Pick up the article on search engine crawling and indexing after its last sentence and continue it.

____ Supplied passage

So we'll take a break here at the 5 weeks point and take note of the very different behavior of the top crawlers. Googlebot
visits once and looks at a substantial number of pages but doesn't return for over a month. Slurp finds bad links and seems addicted to them as it stops crawling good pages until it is told to lay off the bad liquor, er that is links by getting robots.txt to slap slurp to its senses. MSNbot visits looking for that robots.txt and won't crawl any pages until told what NOT to do by the robots.txt file. Teoma just crawls like crazy, takes breaks, then comes back for more.

This behavior may imitate the differing personalities of the software engineers who designed them. Teoma is tenacious and hard working. MSNbot is timid and needs instruction and some reassurance it is doing the right thing, picks up pages slowly and carefully. Slurp has addictive personality and performs erratically on a random schedule. Googlebot takes a good long look and leaves. Who knows whether it will be back and when.

Now let's look at indexing by each engine. As of this writing on July 7, each engine also shows differing indexing behavior as well. Google shows no pages indexed although it crawled 250 pages nearly two months ago. Yahoo has three pages indexed in a clear aging routine that doesn't list any of the nearly 8,000 pages it has crawled to date (not all itemized above.) MSN has 187 pages indexed while crawling fewer pages than any of the others. Ask Jeeves has crawled more pages to date than any search engine, yet has not indexed a single page.

Each of the engines will show the number of pages indexed if you use the query operator "site:publish101.com" without the quotes. MSN 187 pages, Ask none, Yahoo 3 pages, Google none.

________
____ Provided material

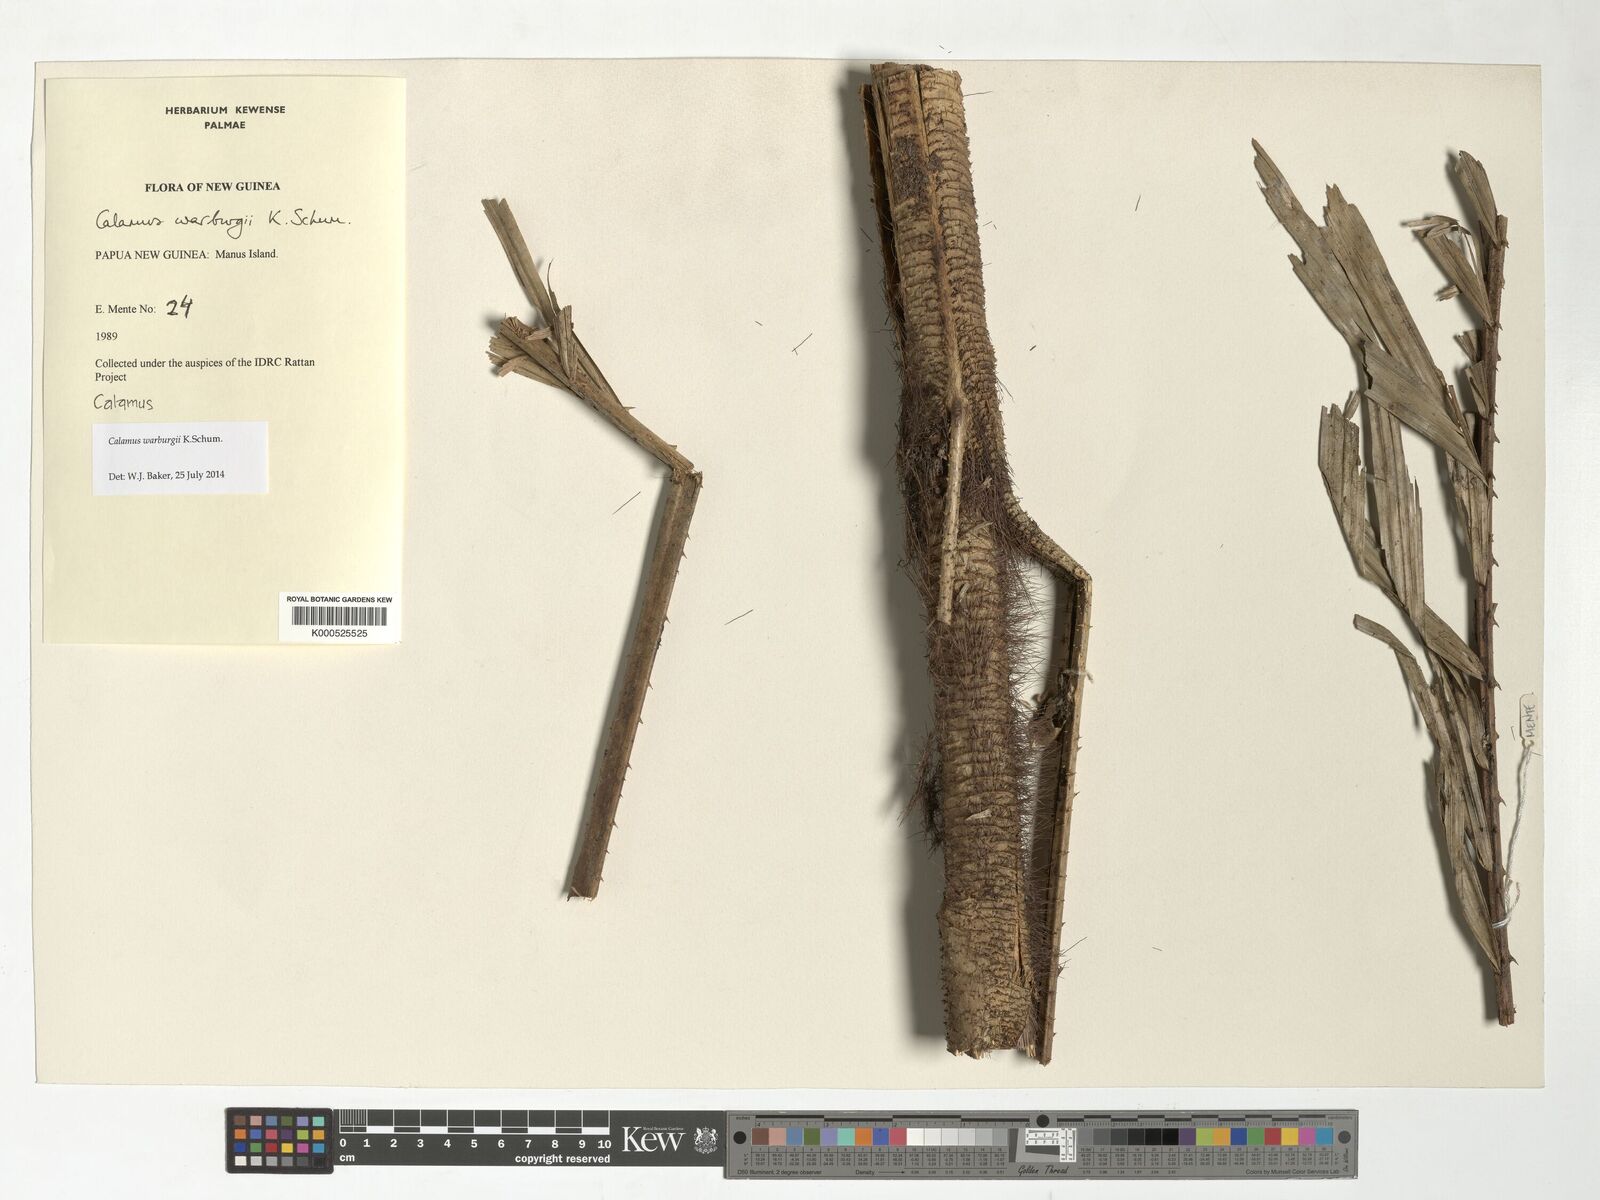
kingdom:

________

= Exercise answer =
The daily activity not listed in the three weeks since June 16 above has not varied dramatically, with Teoma crawling a bit more than other engines, Slurp erratically up and down and MSN slowly gathering 30 to 50 pages daily. Google is absent.

Linking campaign has been minimal with posts to discussion lists, a couple of articles and some blog activity. Looking back over this time it is apparent that a listing delay is actually quite sensible from the view of the search engines. Our site restructuring and bobbled robots.txt implementation seems to have abruptly stalled crawling but the indexing behavior of each engine displays distinctly differing policy by each major player.

The sandbox is apparently not just Google's playground, but it is certainly tiresome after nearly two months. I think I'd like to leave for home, have some lunch and take a nap now.

Back to class before we leave for the day kiddies. What did we learn today? Watch early crawler activity and be certain to implement robots.txt early and adjust often for bad bots. Oh yes, and the sandbox belongs to all search engines.